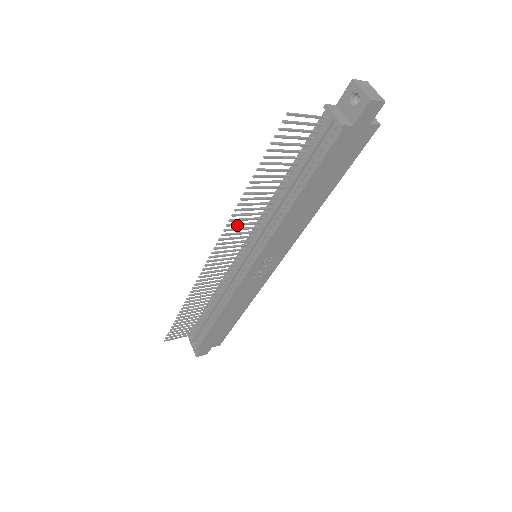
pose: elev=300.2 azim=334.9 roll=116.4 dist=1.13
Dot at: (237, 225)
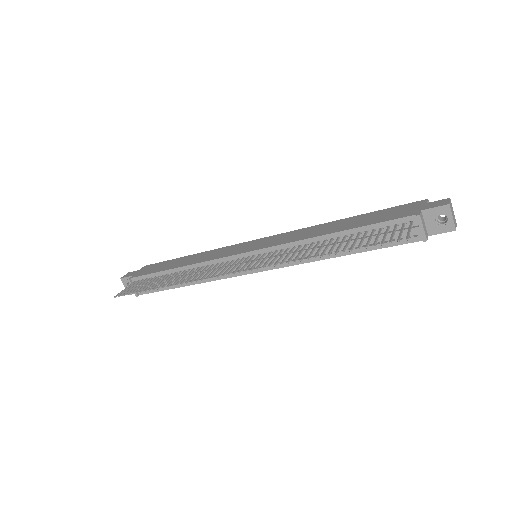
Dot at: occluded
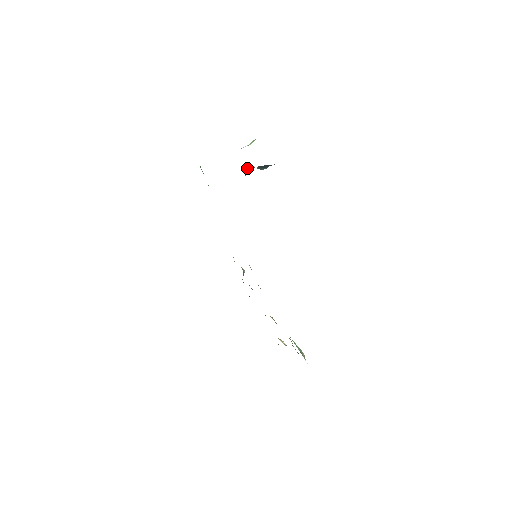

+ + + +

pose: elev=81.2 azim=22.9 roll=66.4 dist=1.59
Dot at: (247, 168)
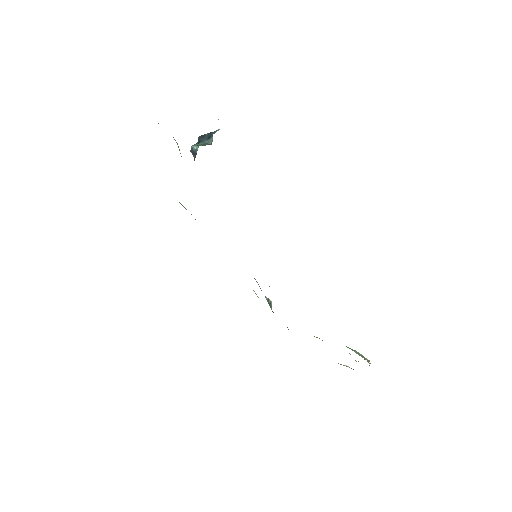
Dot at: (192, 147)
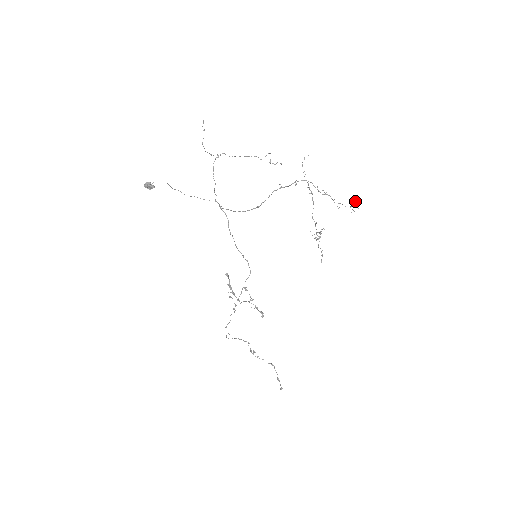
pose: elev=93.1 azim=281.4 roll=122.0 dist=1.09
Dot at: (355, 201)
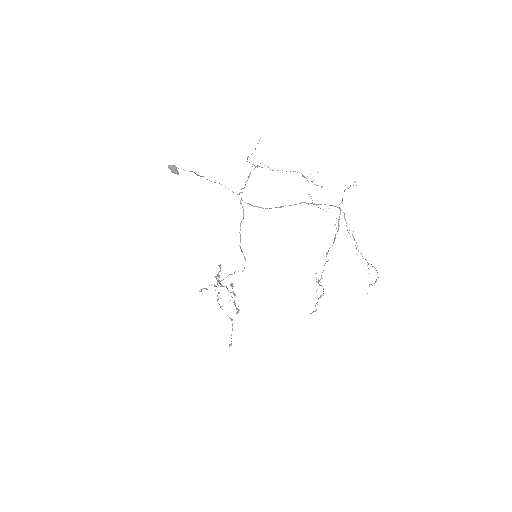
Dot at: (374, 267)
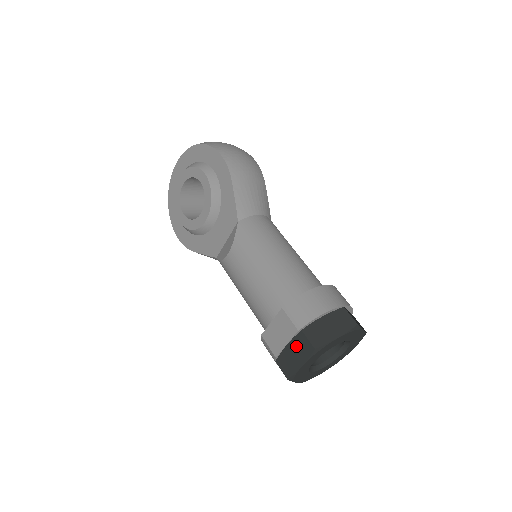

+ + + +

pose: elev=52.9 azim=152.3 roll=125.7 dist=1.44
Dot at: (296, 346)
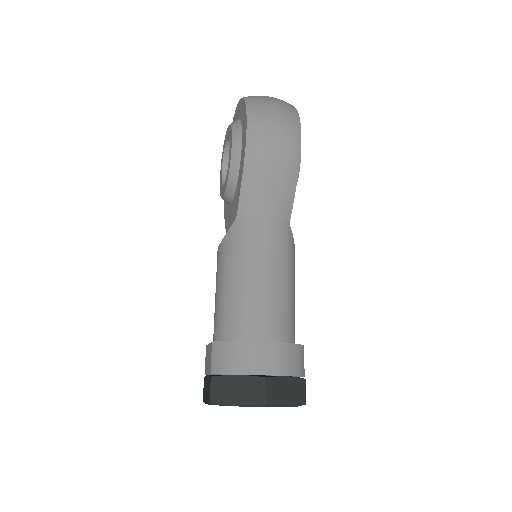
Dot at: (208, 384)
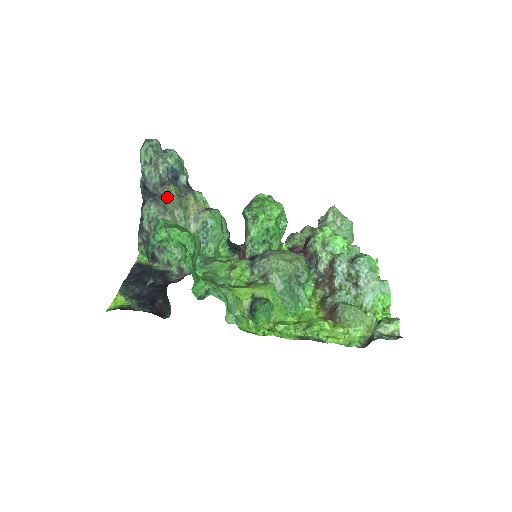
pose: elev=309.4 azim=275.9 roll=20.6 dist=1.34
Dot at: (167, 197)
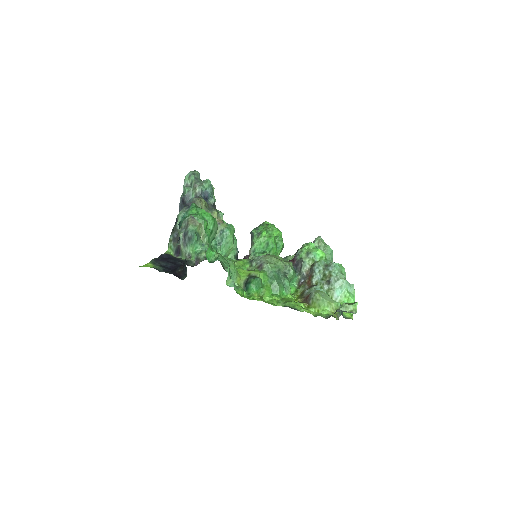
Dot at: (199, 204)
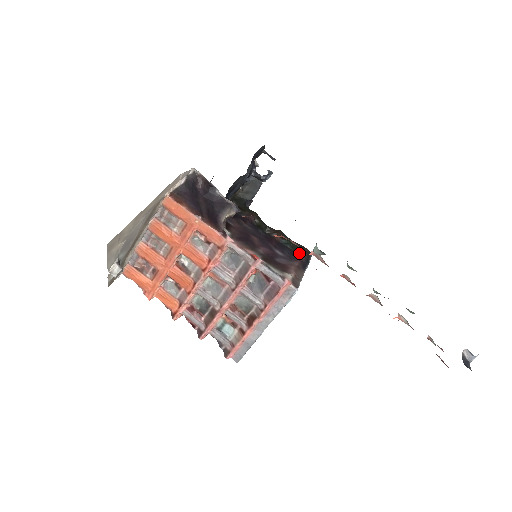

+ + + +

**Aim of the exercise**
Rewrite the listing starting at the line containing "pose: elev=81.2 azim=22.9 roll=66.4 dist=1.59" and ending at the line containing "Dot at: (374, 267)", with "pose" changed to "view" and nothing else altered. Return only those lines, and leave the pictures out.

**Result of this task**
view: elev=81.2 azim=22.9 roll=66.4 dist=1.59
Dot at: (247, 168)
Dot at: (192, 147)
view: elev=93.1 azim=281.4 roll=122.0 dist=1.09
Dot at: (355, 201)
Dot at: (374, 267)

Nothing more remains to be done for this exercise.